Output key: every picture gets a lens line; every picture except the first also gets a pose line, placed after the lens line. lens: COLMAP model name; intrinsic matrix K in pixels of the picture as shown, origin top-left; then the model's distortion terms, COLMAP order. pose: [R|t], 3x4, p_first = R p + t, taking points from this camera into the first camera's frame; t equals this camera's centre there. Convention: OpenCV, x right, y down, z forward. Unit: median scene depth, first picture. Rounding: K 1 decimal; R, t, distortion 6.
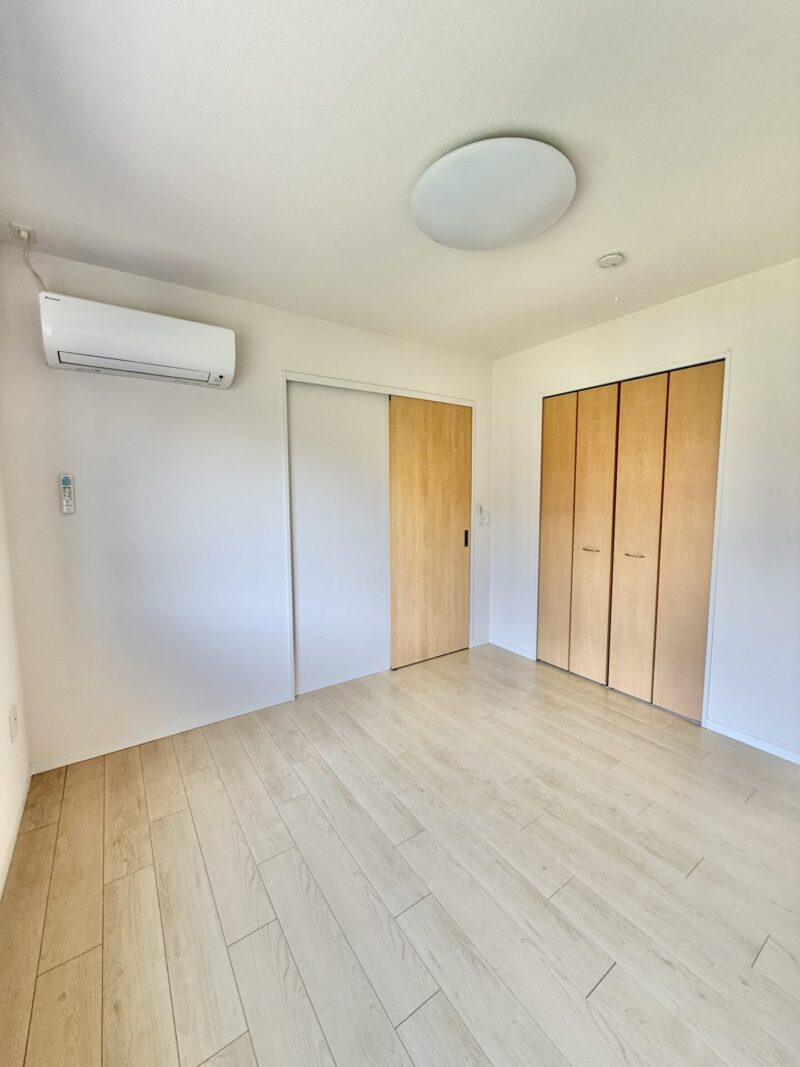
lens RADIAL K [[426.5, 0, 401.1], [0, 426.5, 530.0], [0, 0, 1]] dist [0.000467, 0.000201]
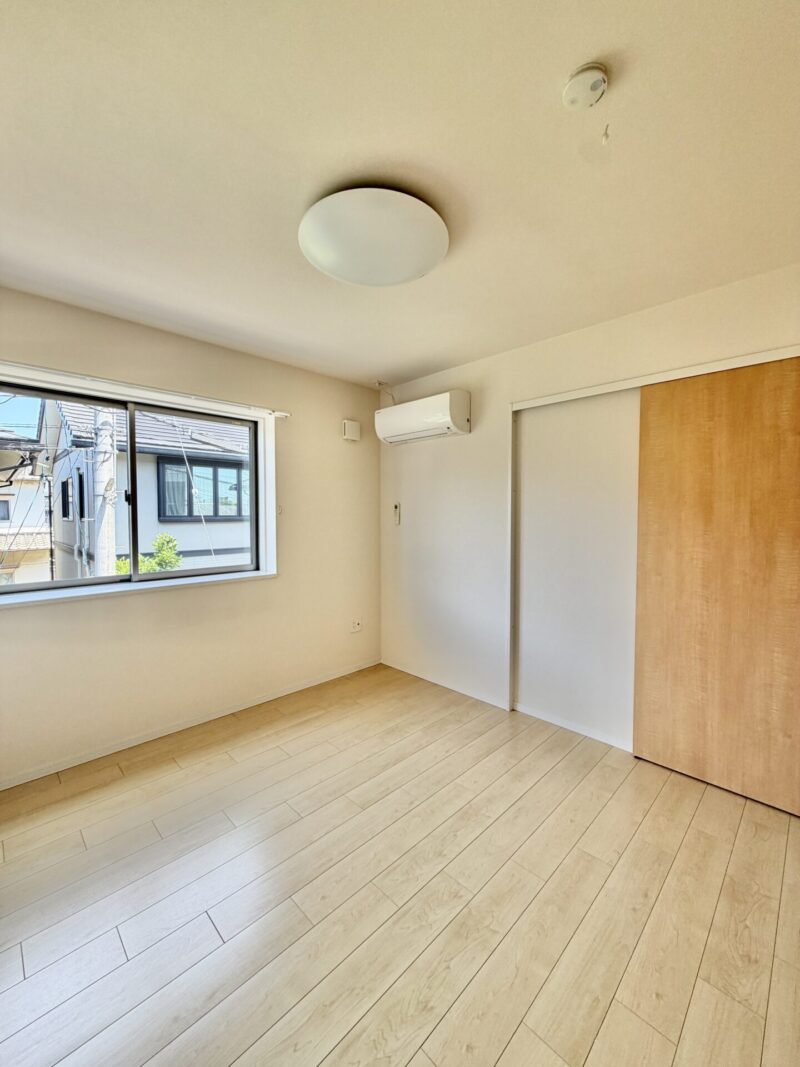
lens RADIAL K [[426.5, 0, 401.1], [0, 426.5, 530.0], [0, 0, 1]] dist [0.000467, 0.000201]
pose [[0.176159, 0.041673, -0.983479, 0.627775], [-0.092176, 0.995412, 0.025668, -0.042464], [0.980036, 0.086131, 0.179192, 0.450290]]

---

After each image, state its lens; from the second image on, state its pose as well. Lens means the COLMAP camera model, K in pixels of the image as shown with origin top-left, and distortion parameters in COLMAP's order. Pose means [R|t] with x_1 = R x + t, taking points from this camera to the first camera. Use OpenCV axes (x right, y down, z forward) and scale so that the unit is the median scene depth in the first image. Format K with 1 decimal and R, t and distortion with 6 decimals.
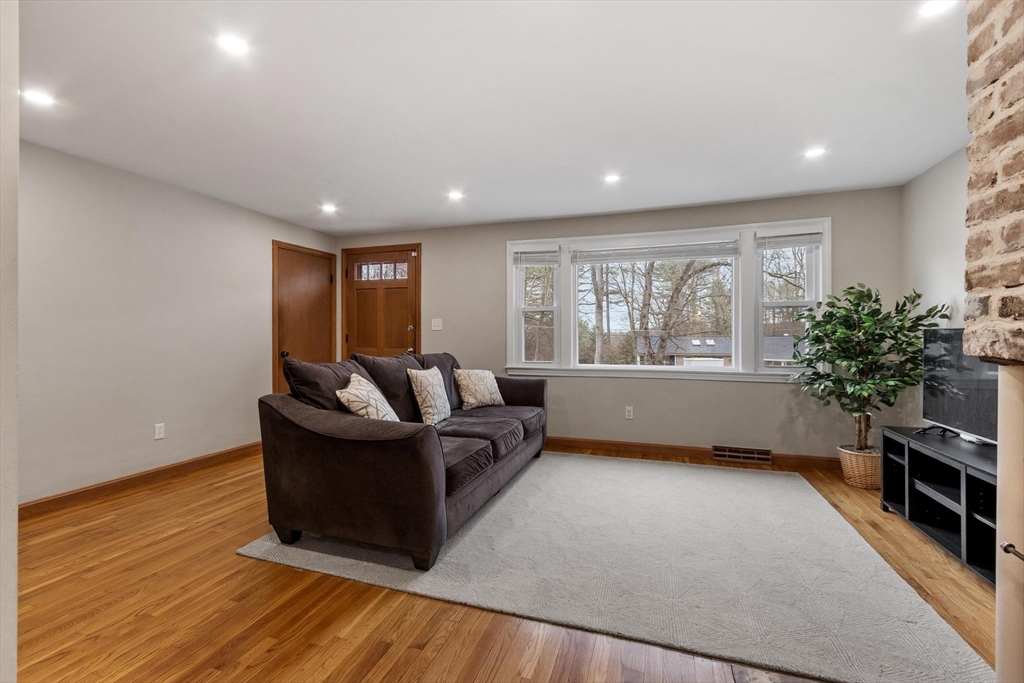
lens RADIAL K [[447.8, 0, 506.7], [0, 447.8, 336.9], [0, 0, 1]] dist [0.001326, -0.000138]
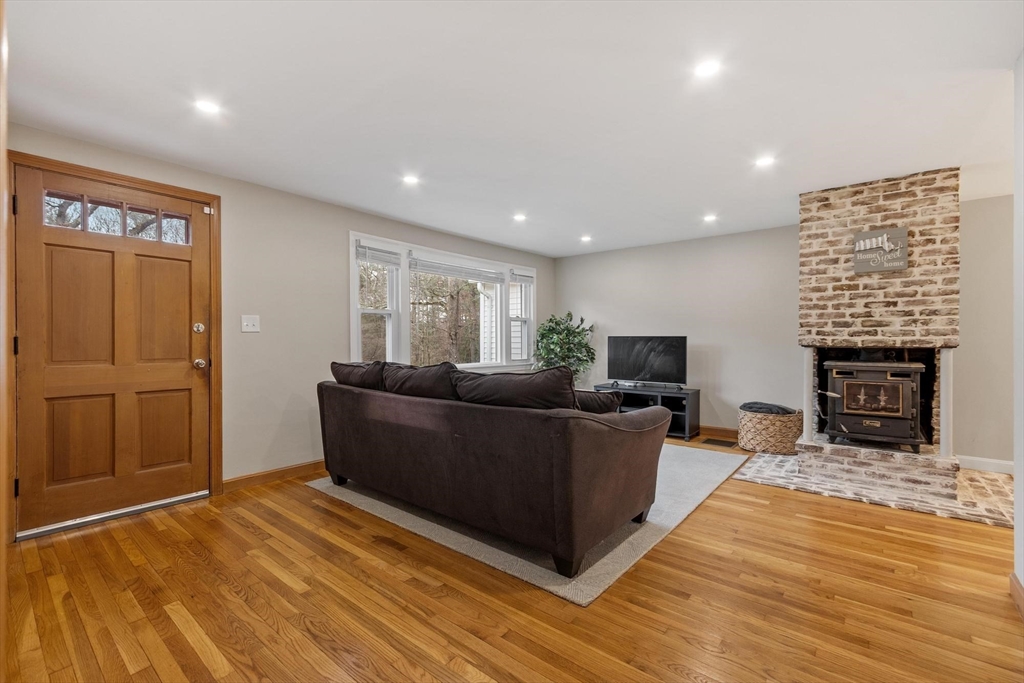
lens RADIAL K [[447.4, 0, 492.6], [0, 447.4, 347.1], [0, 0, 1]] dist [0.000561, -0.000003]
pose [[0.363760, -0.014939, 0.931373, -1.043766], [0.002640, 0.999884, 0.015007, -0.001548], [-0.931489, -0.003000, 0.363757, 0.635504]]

The task = Copy out the material from the line containing "Output key: every" through the line containing "0.086131, 0.179192, 0.450290]]", both lines included, and leave the pictures out of your copy.

Exercise solution =
Output key: every picture gets a lens line; every picture except the first also gets a pose line, placed after the lens line. lens: COLMAP model name; intrinsic matrix K in pixels of the picture as shown, origin top-left; then the model's distortion terms, COLMAP order. pose: [R|t], 3x4, p_first = R p + t, taking points from this camera into the first camera's frame; t equals this camera's centre there. Convention: OpenCV, x right, y down, z forward. Unit: median scene depth, first picture. Rounding: K 1 decimal; R, t, distortion 6.
lens RADIAL K [[426.5, 0, 401.1], [0, 426.5, 530.0], [0, 0, 1]] dist [0.000467, 0.000201]
lens RADIAL K [[426.5, 0, 401.1], [0, 426.5, 530.0], [0, 0, 1]] dist [0.000467, 0.000201]
pose [[0.176159, 0.041673, -0.983479, 0.627775], [-0.092176, 0.995412, 0.025668, -0.042464], [0.980036, 0.086131, 0.179192, 0.450290]]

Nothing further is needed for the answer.